With the market returning from early January, new downward pressure on domestic prices in Europe is expected to appear.
| Latest Market Prices (08 January 2026) | |
|---|---|
| Crude Oil | $59-61 |
| Singapore’s 180 CST | $345 |
| Singapore’s Bitumen | $355 |
| South Korea’s Bitumen | $330 |
| Bahrain’s Bitumen | $400 |
| Europe’s Bitumen | $315 – $335 |
India Bitumen Market
India, A Temporary Exception on Asia’s Slow Map
In the Indian market, ongoing demand is supported by import data; Fuel Oil imports from Jun. 25 to Nov. 25 rose by about 16.8 thousand tons compared to the same period last year, with Mundra, Chennai, and Kakinada ports as the main centers of this growth.
This inflow, along with ongoing construction projects, has supported higher bitumen prices and has kept India temporarily separate from the slow phase of East Asia.
However, high price levels may later, especially if crude oil stays stable, increase the risk of demand adjustment in the coming weeks.
China Market
Waiting Mode; No Fall, No Return
The China market stayed almost unchanged. Unlike the very volatile weeks of December, this week there was neither new downward pressure nor a signal of demand return. The focus of Chinese buyers is on January and February, and until full activity returns after the holidays, the market remains in waiting mode.
Market Analysis of Iran
Local Increase Without Oil; When Disruption Replaces the Market
This week, due to problems from sharp currency swings, several days of closures because of severe cold, and also some strikes in certain cities, bitumen prices rose slightly at the end of the week despite no change in Brent oil prices. The reason is problems that have affected exports in recent months. It is expected that the limited price fluctuation trend will continue next week as well.

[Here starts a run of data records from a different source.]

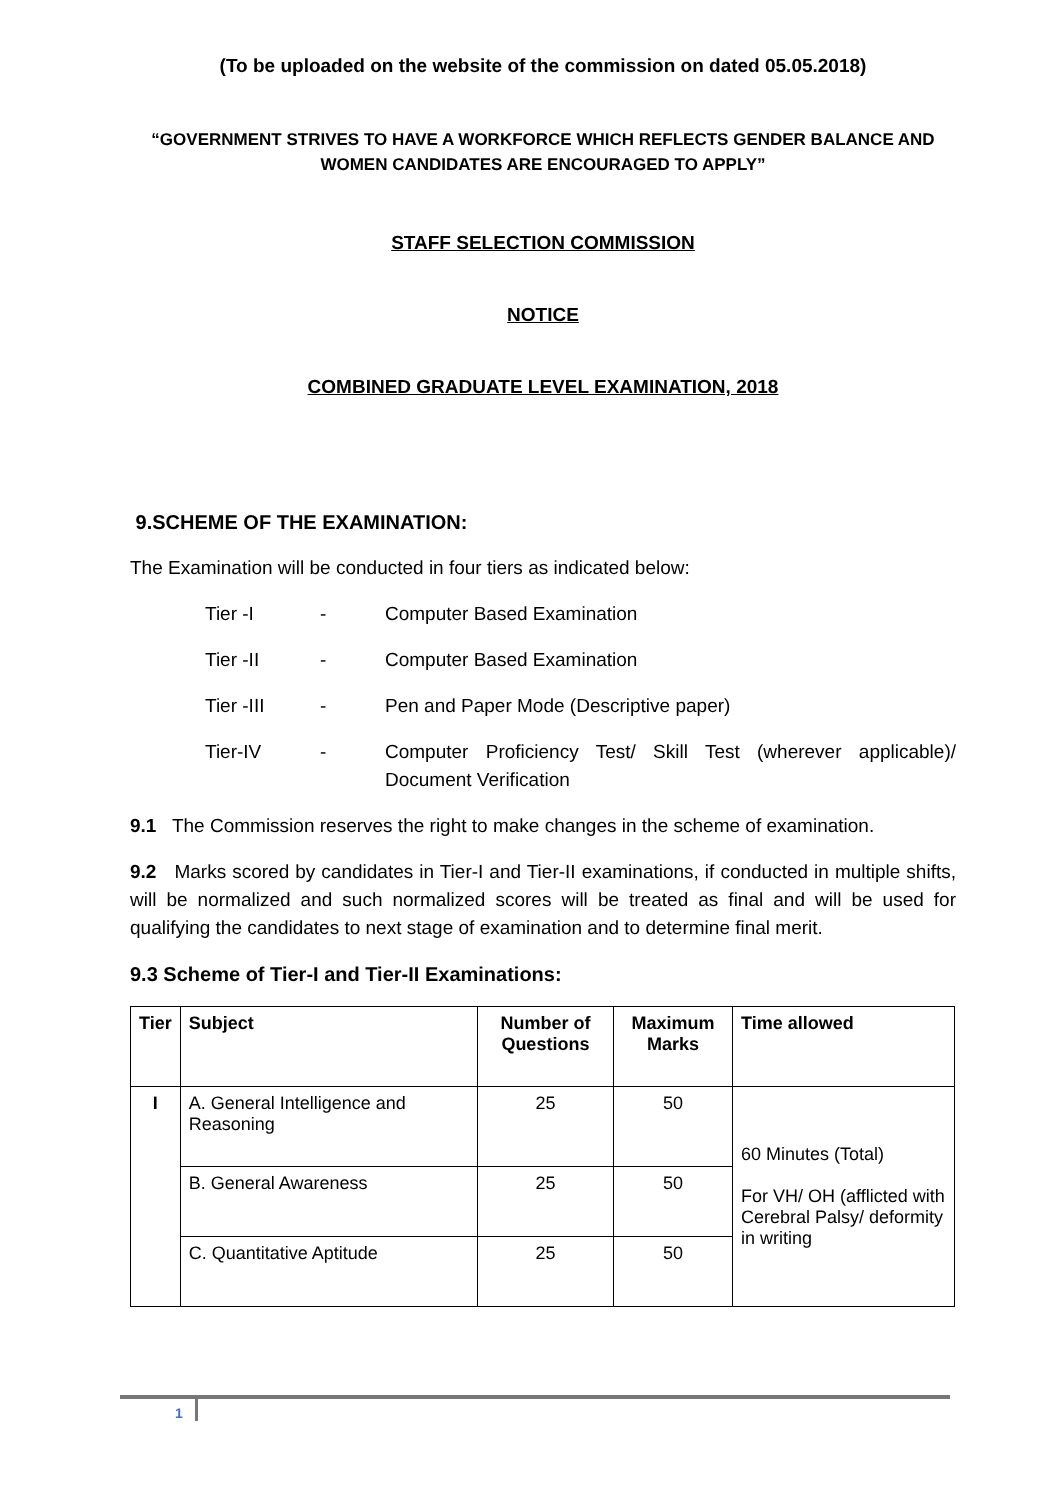(To be uploaded on the website of the commission on dated 05.05.2018)
“GOVERNMENT STRIVES TO HAVE A WORKFORCE WHICH REFLECTS GENDER BALANCE AND WOMEN CANDIDATES ARE ENCOURAGED TO APPLY”
STAFF SELECTION COMMISSION
NOTICE
COMBINED GRADUATE LEVEL EXAMINATION, 2018
9.SCHEME OF THE EXAMINATION:
The Examination will be conducted in four tiers as indicated below:
Tier -I - Computer Based Examination
Tier -II - Computer Based Examination
Tier -III - Pen and Paper Mode (Descriptive paper)
Tier-IV - Computer Proficiency Test/ Skill Test (wherever applicable)/ Document Verification
9.1 The Commission reserves the right to make changes in the scheme of examination.
9.2 Marks scored by candidates in Tier-I and Tier-II examinations, if conducted in multiple shifts, will be normalized and such normalized scores will be treated as final and will be used for qualifying the candidates to next stage of examination and to determine final merit.
9.3 Scheme of Tier-I and Tier-II Examinations:
| Tier | Subject | Number of Questions | Maximum Marks | Time allowed |
| --- | --- | --- | --- | --- |
| I | A. General Intelligence and Reasoning | 25 | 50 | 60 Minutes (Total) For VH/ OH (afflicted with Cerebral Palsy/ deformity in writing |
| | B. General Awareness | 25 | 50 | |
| | C. Quantitative Aptitude | 25 | 50 | |
1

Insight by Razieh Gilani from Infinity Galaxy
The energy market at the start of 2026 has entered a phase where political headlines no longer set direction and only create short-term moves. The arrest of Maduro, political threats, and even tanker seizures, as long as they do not lead to real and lasting disruption in the real flow of bitumen and crude oil, are not seen by the market as upside risk. Oil absorbed this reality quickly and, by pricing in the gradual return of Venezuelan oil and the picture of a structural surplus in 2026, removed the geopolitical risk premium. The same logic has moved directly to the bitumen market: when oil has a cap and the market accepts future surplus, bitumen does not rise on news unless real operational disruption happens in production, logistics, currency, or exports. For this reason, in many markets from Singapore to Europe, flat or weak bitumen prices are more due to lack of active demand and a waiting mood than supply pressure; and wherever prices rise, like in Iran or at times in India, the main driver is local disruption and limits in execution, not a crude oil signal. The conclusion is clear: neither oil nor bitumen is traded on “noise” anymore, but on numbers, real physical flow, and operational risks.